Thursday, January 3, 2013

"The most exciting phrase to hear in science, the one that heralds new discoveries, is not 'eureka' (I found it) but 'that's funny'." --Isaac Asimov

INCREASING DIVERGENCES WILL SOON CONVERGE (January 3, 2013): There has been an important intensification in the degree to which numerous key assets have been diverging in recent weeks. TLT, a fund of U.S. Treasuries averaging 28 years to maturity, has plummeted to its lowest level since May 10, 2012. Usually, when investors are fleeing U.S. government paper, they also sell the U.S. dollar--but the U.S. dollar index today climbed to its highest point since December 7. The S&P 500 today rose to its most elevated mark since October 5, while VIX, a well-respected gauge of fear based upon options volatility for the S&P 500, similarly slumped to its lowest point since October 5.

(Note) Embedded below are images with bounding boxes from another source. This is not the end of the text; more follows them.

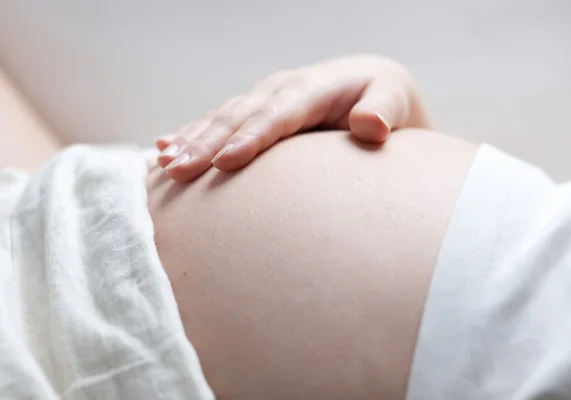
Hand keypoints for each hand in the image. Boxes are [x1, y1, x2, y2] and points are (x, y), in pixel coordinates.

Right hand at [156, 55, 430, 180]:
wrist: (368, 86)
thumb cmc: (381, 98)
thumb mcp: (392, 99)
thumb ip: (383, 110)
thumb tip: (369, 127)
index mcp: (312, 89)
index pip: (278, 115)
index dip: (251, 137)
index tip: (226, 162)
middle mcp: (280, 91)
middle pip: (239, 117)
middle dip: (207, 144)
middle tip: (179, 171)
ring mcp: (263, 99)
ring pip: (221, 119)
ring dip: (191, 141)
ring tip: (164, 164)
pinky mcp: (253, 111)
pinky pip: (217, 121)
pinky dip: (190, 134)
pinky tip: (164, 148)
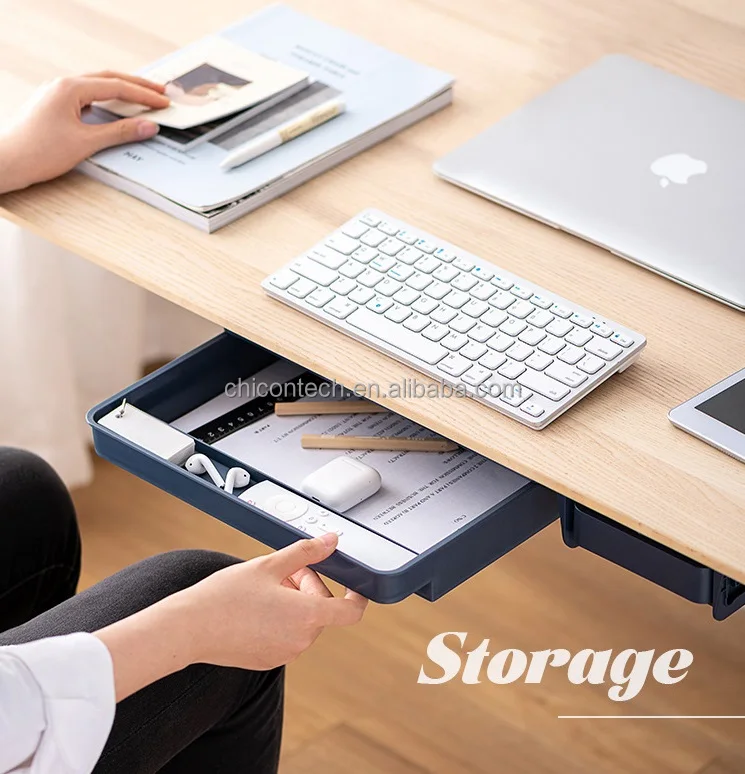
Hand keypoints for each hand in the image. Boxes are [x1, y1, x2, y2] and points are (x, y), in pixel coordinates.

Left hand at [0, 71, 168, 193]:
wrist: (7, 163)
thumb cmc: (37, 152)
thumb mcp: (85, 143)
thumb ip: (120, 132)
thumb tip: (147, 126)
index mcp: (70, 88)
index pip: (117, 87)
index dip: (144, 95)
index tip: (163, 101)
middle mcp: (61, 85)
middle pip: (107, 79)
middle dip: (136, 85)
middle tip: (159, 91)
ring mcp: (55, 94)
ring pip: (95, 86)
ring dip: (121, 90)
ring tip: (141, 96)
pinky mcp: (52, 106)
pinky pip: (85, 96)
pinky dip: (105, 100)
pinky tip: (113, 108)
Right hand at [95, 533, 368, 700]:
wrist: (187, 629)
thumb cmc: (225, 596)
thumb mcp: (269, 564)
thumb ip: (306, 552)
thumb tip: (331, 541)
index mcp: (307, 616)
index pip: (351, 610)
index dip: (357, 593)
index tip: (352, 580)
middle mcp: (300, 640)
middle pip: (322, 610)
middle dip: (310, 585)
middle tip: (287, 569)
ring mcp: (284, 653)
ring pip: (304, 622)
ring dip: (295, 601)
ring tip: (267, 585)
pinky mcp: (268, 660)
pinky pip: (286, 636)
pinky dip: (281, 618)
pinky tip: (256, 605)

Gold mining shares remain among the least popular equity subsectors. GDXJ is a fund of 80 junior gold mining companies which has climbed more than 18% including reinvested dividends from its May 16, 2012 bottom, but has lagged nearly all other industry groups since the middle of November. Part of the weakness for gold mining shares is due to the strength in the U.S. dollar, as the two have a well-established inverse correlation because gold is essentially a currency which competes with all fiat currencies. However, most of the weakness in gold mining shares is due to investors selling them out of disappointment over their underperformance. Other cyclical equities, including companies involved with metals mining or energy products, are close to their highest prices since the early spring of 2012 and have climbed by double-digit percentages from their intermediate-term bottoms of November 16, 2012. As the U.S. dollar index eventually resumes its downtrend which began on July 24, 2012, gold mining shares will likely converge with other commodity-related companies. If all commodity-related subsectors regain their peaks from February-March 2012, then gold mining shares will climb more than twice as much as other cyclical assets, potentially gaining 50%.

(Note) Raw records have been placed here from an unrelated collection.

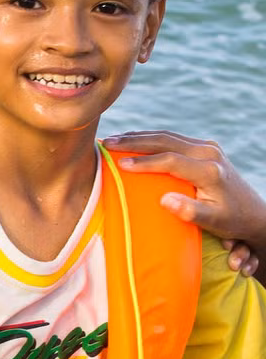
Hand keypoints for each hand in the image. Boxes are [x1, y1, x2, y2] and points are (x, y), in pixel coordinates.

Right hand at [104, 130, 265, 275]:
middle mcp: (209, 152)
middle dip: (133, 141)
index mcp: (209, 170)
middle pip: (165, 141)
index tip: (120, 164)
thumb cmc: (231, 220)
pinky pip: (172, 139)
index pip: (170, 160)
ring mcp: (207, 147)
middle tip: (107, 142)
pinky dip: (150, 139)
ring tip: (114, 140)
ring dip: (139, 137)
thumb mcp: (214, 221)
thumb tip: (165, 200)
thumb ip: (190, 211)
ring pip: (167, 136)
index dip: (144, 162)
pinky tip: (133, 142)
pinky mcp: (204, 148)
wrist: (254, 212)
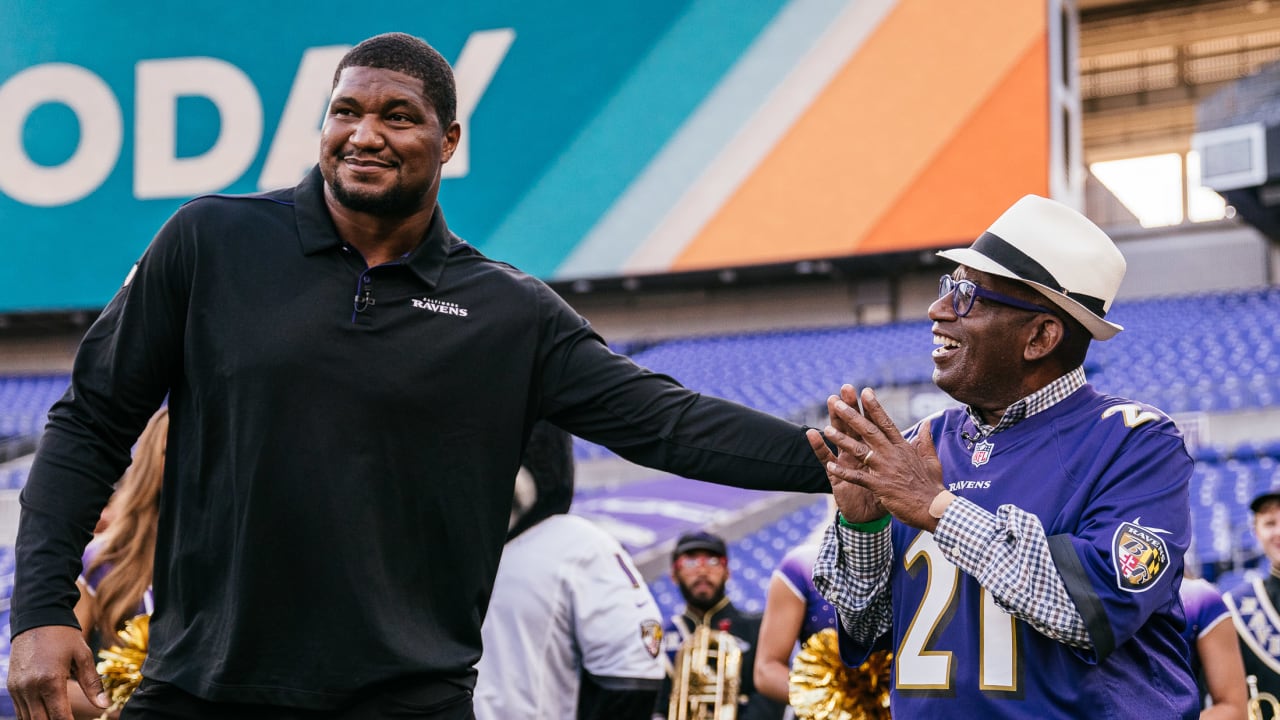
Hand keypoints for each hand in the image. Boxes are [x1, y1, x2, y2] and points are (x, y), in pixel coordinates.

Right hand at [8, 625, 106, 719]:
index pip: (59, 716)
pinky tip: (45, 715)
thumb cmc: (64, 636)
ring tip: (59, 718)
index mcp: (50, 680)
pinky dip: (32, 716)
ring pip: (27, 719)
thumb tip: (105, 705)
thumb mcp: (83, 656)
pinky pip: (20, 710)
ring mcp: (18, 688)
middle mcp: (30, 688)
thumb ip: (93, 684)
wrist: (37, 618)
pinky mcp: (12, 687)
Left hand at [820, 385, 945, 530]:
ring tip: (827, 429)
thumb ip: (926, 440)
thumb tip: (927, 423)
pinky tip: (830, 465)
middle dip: (852, 416)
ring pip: (860, 450)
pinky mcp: (880, 486)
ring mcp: (886, 470)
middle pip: (869, 431)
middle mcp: (893, 455)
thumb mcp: (932, 460)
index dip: (874, 407)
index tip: (865, 391)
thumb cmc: (932, 486)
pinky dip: (844, 471)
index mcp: (903, 447)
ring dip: (842, 439)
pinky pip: (858, 477)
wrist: (934, 509)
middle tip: (837, 403)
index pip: (886, 423)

It is likely that the recent downtrend for gold and its shares will soon transform itself into a rally. In the early stages of this rally, most other equities will probably retrace some of their recent sharp gains. Afterward, nearly all equities will climb together until the S&P 500 achieves a new all-time peak above its October 11, 2007 top of 1576.09. However, the eventual zenith for the S&P 500 won't be a new high if you adjust for inflation. This will be similar to the way in which the 2007 peak for the S&P 500 was above its 2000 top, but was not higher if you adjust for inflation. The Russell 2000 has been outpacing the S&P 500, which is a sure sign that the stock market is far from done with its bull market. When the last long-term bull market ended in October 2007, the Russell 2000 was already forming a bearish pattern of lower highs. That is how we can be sure that the current global stock-market uptrend remains intact.

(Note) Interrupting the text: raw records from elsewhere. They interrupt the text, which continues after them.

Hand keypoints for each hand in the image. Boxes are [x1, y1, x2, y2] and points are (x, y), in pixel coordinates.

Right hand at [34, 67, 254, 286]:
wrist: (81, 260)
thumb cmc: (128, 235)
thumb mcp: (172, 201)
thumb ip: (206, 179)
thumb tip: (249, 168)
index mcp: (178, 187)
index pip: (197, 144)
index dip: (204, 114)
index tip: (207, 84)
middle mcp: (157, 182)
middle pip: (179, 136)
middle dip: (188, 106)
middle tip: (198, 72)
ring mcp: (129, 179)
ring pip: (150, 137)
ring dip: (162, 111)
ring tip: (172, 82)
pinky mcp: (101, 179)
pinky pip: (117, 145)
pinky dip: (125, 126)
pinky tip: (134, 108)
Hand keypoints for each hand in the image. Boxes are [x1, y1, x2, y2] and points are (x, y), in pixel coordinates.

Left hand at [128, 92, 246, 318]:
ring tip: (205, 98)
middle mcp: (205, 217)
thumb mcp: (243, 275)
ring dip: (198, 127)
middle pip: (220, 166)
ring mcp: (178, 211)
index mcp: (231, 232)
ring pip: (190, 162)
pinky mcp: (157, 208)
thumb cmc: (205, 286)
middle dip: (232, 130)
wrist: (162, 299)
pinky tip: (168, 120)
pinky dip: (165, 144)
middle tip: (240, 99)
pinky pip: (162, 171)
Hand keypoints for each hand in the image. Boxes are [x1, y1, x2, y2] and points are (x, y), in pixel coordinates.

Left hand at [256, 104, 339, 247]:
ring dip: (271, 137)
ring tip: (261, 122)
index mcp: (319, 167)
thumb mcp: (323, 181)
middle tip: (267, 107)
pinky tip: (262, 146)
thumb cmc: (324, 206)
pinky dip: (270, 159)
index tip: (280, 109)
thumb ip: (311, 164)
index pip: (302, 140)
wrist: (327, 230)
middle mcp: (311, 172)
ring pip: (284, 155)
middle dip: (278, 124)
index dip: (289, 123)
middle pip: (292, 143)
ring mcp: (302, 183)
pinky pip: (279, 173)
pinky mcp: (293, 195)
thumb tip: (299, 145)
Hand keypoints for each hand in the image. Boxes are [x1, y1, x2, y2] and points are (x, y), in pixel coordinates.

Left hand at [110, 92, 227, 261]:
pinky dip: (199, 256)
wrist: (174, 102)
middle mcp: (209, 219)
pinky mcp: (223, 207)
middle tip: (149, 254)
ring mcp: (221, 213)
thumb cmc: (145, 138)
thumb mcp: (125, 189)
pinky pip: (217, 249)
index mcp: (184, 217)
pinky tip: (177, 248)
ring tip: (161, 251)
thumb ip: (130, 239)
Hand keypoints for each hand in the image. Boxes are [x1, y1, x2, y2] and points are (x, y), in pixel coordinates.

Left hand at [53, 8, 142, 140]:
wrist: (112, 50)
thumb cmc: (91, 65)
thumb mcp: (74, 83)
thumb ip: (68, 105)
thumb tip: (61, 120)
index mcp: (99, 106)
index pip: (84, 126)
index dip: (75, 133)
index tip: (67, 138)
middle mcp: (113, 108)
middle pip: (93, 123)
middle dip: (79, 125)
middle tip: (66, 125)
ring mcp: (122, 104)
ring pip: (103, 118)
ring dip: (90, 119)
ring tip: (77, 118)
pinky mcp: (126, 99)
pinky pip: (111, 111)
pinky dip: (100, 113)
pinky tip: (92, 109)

There has been a lot of talk about the implications of the recent increase for U.S. taxes. The most important feature of this agreement is not that it was done in a bipartisan manner, but that so many critical issues were completely ignored. There has been no discussion of spending cuts, and a lot of pork was included in the legislation. Instead of addressing important issues about whether various kinds of deductions such as the mortgage interest write-off should be a part of the tax code, these considerations were completely swept aside in favor of raising marginal rates especially for investment income. The new 23.8% tax rate for long-term capital gains is the highest since 1996, while the 43.4% short-term capital gains tax rate hasn't been experienced since 1980--when Jimmy Carter was in the White House. Discouraging investment by raising taxes on interest, dividends, and capital gains, while doing nothing to address spending or to reduce wasteful deductions, will prove to be a serious mistake.

Disclosure: Since May 2012 I have been progressively accumulating long positions in funds of commodity producers into pullbacks and especially whenever they are forming higher lows. From my largest to my smallest position, I own GDXJ, VFWPX, KOL, XME, EWZ, REMX, SLX, VEMPX, VINIX, RERGX, RSX, TNRPX, VGPMX, TRIEX, FCG, TRSPX, ACTIX, TAN, GDX, and NLR.